So what happens if you decide to buy a new car, but have some time left to run on your existing car insurance policy? Do you have to cancel that insurance and take out a brand new policy, or can car insurance be transferred? Keep reading to find out more.

How do I transfer it?

Don’t delay 

The most important thing to do is make sure that you will be covered from the moment you take ownership of the new car. Driving without insurance is illegal, and anyone who does so is risking points on their licence, a fine and even confiscation of their car. In cases that go to court, you could even lose your licence. Bear in mind that your new car is not automatically covered by the policy in place for your old car.

Will there be a charge?

Your insurer will almost certainly charge you an amendment fee to change cover over to a different vehicle. If there is any price difference for the new car policy, this will also be added.

What if I’m buying a second car?

If you’re adding another car to your household and you will be the main driver, then it may be cost effective to take out a multi-car policy. Some insurers offer this option, and if yours does, it could secure you a good discount on the second policy. This applies if you’re buying an additional car, rather than replacing one.

What to watch out for

Price difference

It may be worth finding out the difference in price to insure your new car before you even buy it. If the car belongs to a higher insurance group, you will be paying more for the premium. This is on top of any admin or amendment fees.

Compare transfer vs. new policy

It may, in some cases, prove cheaper to cancel the old policy and take out a new one. This all depends on the cancellation and amendment fees, as well as the premium. Work out what you’d be paying each way before making a decision.

Cover that first journey

Make sure you cover the new car from the moment you first drive it, or even park it on a public road. You don’t want to have a mishap on the way home in your brand new car, only to discover that you’re not covered by insurance.

If you haven’t yet sold the old car

Don’t forget that if you buy a new car before you sell or trade in your old one, you will need insurance to cover both cars. The only exception to this rule is if your car is declared to the DVLA in a SORN (Statutory Off Road Notification). If this applies, you must not drive the car or even keep it on a public highway.

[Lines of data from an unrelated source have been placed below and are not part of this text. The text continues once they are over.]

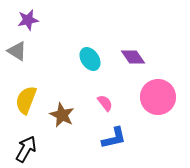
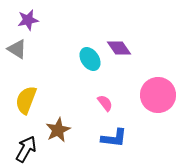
gray triangle: moved 2 px up
purple diamond: moved 14 px left, 9 px up
pink circle: moved 2 px up
brown star: moved 4 px left, 15 px down; rotated 20 degrees clockwise
blue L-shape: rotated 20 degrees clockwise
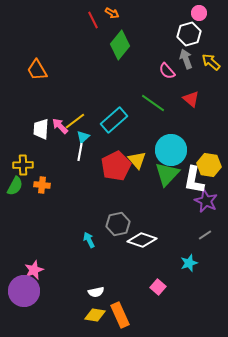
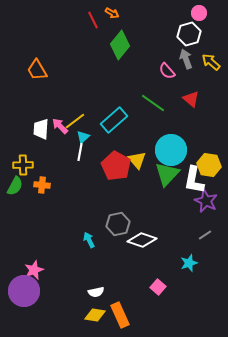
red pentagon: rotated 16 degrees counterclockwise
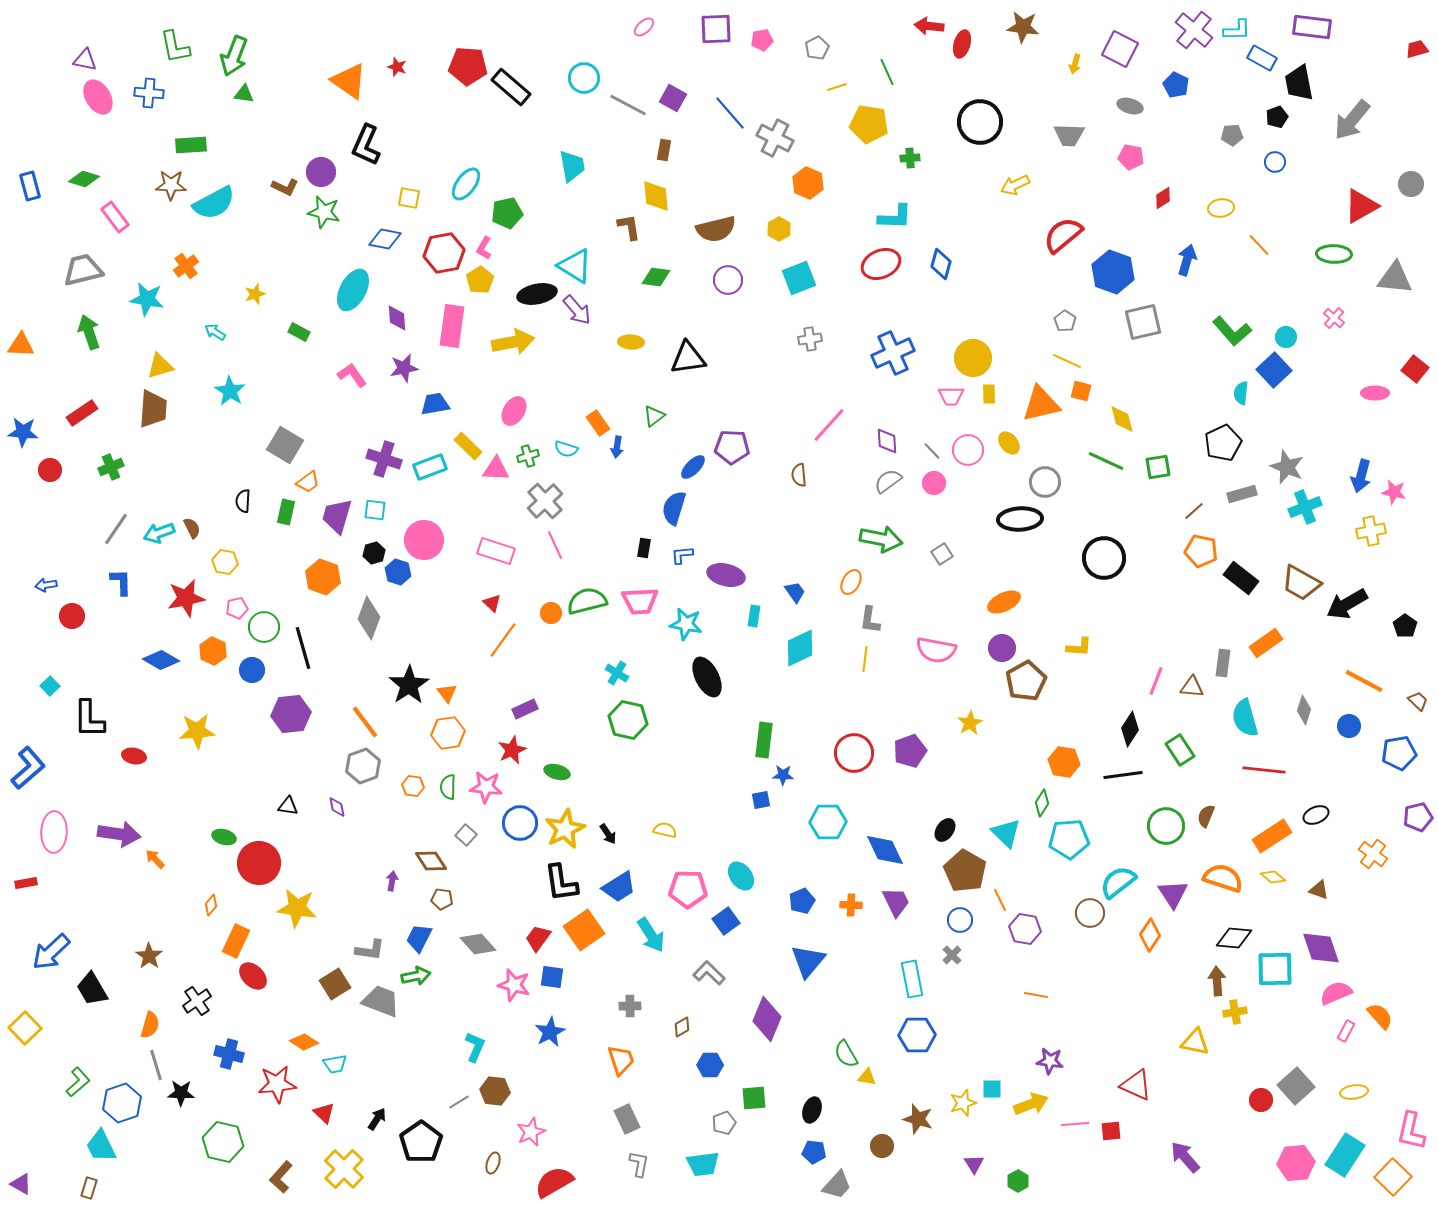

If your new car comes with free insurance

If a year’s free insurance is offered as part of the deal when you buy your new car, you may not need to transfer your policy. In this case, it’s best to check how much you can expect to get refunded if you cancel your current policy, as well as how long this policy has left on it. If it seems worth keeping your current insurance, you could try asking the dealer for a discount instead of the free cover.

Other related FAQs

Looking for more related content to this? We’ve picked a selection of related topics that you may find helpful

Unfortunately, making any kind of insurance claim will often increase your renewal premium – even if the accident wasn’t your fault.

If you make a claim on your car insurance, then yes, the cost of renewing your insurance will go up, unless some other significant factor works in your favour to bring it down.

You can be insured to drive a car on a policy in someone else’s name. This can be done by being a named driver on someone else's policy either permanently or for a short period.

Put simply, the reason why car insurance is high is because the cost of claims is high. As a result, insurers increase premiums to protect themselves and make a profit.

A no claims bonus is a discount that’s applied after your insurance premium is calculated by a car insurance provider. The discount doesn’t stop your premium from going up; instead, it simply gives you a percentage off your premium – and that discount grows with every claim-free motoring year you have.

Unfortunately, it’s impossible to accurately calculate how much your car insurance is going to cost without getting a range of quotes. As well as looking at national driving statistics, insurers will seek a huge amount of information about you and your vehicle before deciding on a personalised price.

Car insurance is usually calculated based on the likelihood of you making a claim in the future. A range of factors are taken into consideration too, such as age, occupation, your driving history and the details of your vehicle.

If you’ve had an accident of any kind, you’ll need to report it to your insurer soon afterwards. When you do, they’ll seek a detailed explanation of what’s happened and assess the damage done to your car. When they have a clear understanding of what’s occurred – and assuming you have fully comprehensive cover, they’ll arrange to repair your vehicle – or pay its market value if it’s written off.

There are a number of reasons why car insurance quotes can change, such as if you’ve recently changed your address, or for reasons out of your control, like government tax increases.

Car insurance can go up for a number of reasons – especially if you’ve had an accident or received a fixed penalty in the last year. If you haven’t, you might find you’re just getting a poor deal when your deal automatically renews – so don’t be afraid to shop around until you’ve got a better price.